Years ago, there were really differences between generic drugs and brand name drugs, because even though they might have the same active chemicals, the manufacturing processes might be different. This meant that two tablets might contain the same 100 milligrams of active drug, but they could put different amounts of the drug into your bloodstream. There were lots of examples, some of drugs that didn’t work, because they didn’t release as much of the drug as the original product, and other cases when the generic product released too much, and people got overdoses.

That no longer applies. Science has caught up. Before the United States Food & Drug Administration, or the similar regulatory agencies in other countries, approve a generic drug, the manufacturers have to demonstrate that it produces the same blood levels of active drug as the original product. Then, the generic drug has to be made the same way, every time they make a batch. There may be differences in the way the generic and the original drug are formulated – and these may be important for people with allergies – but when it comes to how effective the two drugs are, they’ll be equal.

Often, a brand name drug will be a slight modification of an older drug, and be represented as a new, improved model. Often, the new version is really better, but not always. Sometimes it’s about the same, and on rare occasions it has some problems that weren’t predicted.

But, there are times when only the latest drugs will do.
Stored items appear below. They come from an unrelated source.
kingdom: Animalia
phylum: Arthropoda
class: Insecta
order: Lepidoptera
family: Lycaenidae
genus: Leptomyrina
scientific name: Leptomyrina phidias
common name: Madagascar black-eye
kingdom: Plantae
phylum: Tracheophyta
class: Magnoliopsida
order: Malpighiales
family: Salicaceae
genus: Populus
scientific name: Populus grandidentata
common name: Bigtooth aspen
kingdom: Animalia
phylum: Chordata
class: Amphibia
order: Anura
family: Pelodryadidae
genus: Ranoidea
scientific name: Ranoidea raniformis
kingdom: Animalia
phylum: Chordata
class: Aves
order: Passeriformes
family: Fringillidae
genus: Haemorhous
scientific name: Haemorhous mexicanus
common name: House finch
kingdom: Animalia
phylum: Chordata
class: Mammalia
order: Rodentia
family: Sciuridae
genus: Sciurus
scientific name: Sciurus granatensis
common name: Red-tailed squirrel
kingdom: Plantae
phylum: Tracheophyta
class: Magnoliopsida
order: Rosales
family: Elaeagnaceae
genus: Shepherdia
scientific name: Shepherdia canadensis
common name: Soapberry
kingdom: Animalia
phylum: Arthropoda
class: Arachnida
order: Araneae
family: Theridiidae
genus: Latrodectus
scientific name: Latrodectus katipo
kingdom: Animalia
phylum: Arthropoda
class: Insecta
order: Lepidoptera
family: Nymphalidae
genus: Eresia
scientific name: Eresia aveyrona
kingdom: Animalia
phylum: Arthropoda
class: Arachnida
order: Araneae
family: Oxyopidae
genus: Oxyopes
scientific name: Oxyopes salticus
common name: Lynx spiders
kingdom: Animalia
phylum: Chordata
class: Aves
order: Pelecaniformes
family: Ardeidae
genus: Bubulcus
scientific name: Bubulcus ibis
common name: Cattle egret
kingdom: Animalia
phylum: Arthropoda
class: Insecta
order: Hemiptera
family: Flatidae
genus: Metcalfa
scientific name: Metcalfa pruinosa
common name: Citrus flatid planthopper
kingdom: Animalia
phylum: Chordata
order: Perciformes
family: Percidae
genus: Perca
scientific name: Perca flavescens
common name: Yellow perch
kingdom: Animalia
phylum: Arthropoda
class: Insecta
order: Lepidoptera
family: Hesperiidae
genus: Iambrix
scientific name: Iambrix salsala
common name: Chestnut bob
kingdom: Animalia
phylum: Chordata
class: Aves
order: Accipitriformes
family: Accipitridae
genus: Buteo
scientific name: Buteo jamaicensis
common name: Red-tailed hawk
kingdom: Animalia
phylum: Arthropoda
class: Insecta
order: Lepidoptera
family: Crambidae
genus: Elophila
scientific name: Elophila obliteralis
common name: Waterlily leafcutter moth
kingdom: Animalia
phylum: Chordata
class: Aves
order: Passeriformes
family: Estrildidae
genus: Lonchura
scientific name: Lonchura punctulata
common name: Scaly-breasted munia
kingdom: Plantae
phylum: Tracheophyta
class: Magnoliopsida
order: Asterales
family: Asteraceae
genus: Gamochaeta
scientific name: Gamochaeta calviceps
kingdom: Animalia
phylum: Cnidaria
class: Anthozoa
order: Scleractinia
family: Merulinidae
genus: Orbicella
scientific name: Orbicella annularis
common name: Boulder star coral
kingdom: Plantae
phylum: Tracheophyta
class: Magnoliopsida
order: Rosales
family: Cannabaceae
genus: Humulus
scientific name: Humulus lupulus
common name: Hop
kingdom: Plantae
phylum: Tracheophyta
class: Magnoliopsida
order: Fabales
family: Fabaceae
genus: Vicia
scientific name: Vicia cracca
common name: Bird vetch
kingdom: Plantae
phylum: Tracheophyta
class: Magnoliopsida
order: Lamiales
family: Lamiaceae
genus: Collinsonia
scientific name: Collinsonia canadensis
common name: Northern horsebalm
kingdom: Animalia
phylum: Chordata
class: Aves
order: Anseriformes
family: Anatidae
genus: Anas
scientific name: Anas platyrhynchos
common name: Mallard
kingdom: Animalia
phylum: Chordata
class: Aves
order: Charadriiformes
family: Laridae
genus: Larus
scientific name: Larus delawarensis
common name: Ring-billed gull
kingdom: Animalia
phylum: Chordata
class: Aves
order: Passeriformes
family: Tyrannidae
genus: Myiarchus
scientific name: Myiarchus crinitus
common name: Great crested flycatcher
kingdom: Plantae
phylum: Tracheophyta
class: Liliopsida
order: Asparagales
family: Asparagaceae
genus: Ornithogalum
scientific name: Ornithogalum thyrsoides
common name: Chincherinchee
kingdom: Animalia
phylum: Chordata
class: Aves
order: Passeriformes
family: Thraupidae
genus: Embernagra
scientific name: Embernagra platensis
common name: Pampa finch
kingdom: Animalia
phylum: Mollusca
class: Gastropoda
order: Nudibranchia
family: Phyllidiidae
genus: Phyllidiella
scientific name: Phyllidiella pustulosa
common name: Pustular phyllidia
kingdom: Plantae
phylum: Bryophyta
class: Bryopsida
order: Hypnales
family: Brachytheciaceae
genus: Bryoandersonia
The first, most obvious case is for conditions where there are no effective older treatments. The second case is when the condition being treated is a moving target, where resistance patterns change over time. Cancers are one example, and infections are another. Cancers usually develop resistance to drug therapy, so that a drug that worked as initial treatment may not be as effective, or sometimes may not be effective at all, in a relapse.

The same thing is true of antibiotics. It helps to think of bacterial resistance in terms of Darwinian models. It’s not a true model, but it’s an easy one. If you have an infection, there are millions of bacteria, and some of the individual bacteria will be more susceptible to penicillin than others. Give a dose of penicillin, and it will wipe out all the sensitive bacteria – but it means that the only bacteria left are going to be resistant to penicillin. Do this a few times, and sooner or later, with natural selection, you have bacteria that can eat penicillin for lunch.

Sometimes that means antibiotics shouldn’t be used at all – because use of antibiotics when they aren’t needed is a waste of money, and just helps encourage development of resistance – but it also means that there are times when the newest antibiotics are going to be the most effective. Yes, they’ll be single-source drugs, patented, at the highest price, but they’ll often also be the ones most likely to be effective against the newest strains of bacteria.

This rule doesn’t always apply, particularly if you live near a hospital and your physician is on the staff there. Hospitals have microbiology departments, and they regularly publish reports on the infections they’re seeing, both those that have developed within the hospital, and those from the community. That can be important information when it comes to picking an antibiotic – but it isn’t always available. In that case, there will be times when the newest drug is really worth the money.

So, there are times when brand name drugs actually have an advantage, but the rest of the time, it’s probably wisest to start with something old and reliable. There’s less chance of getting any surprises, either from side effects, or the price.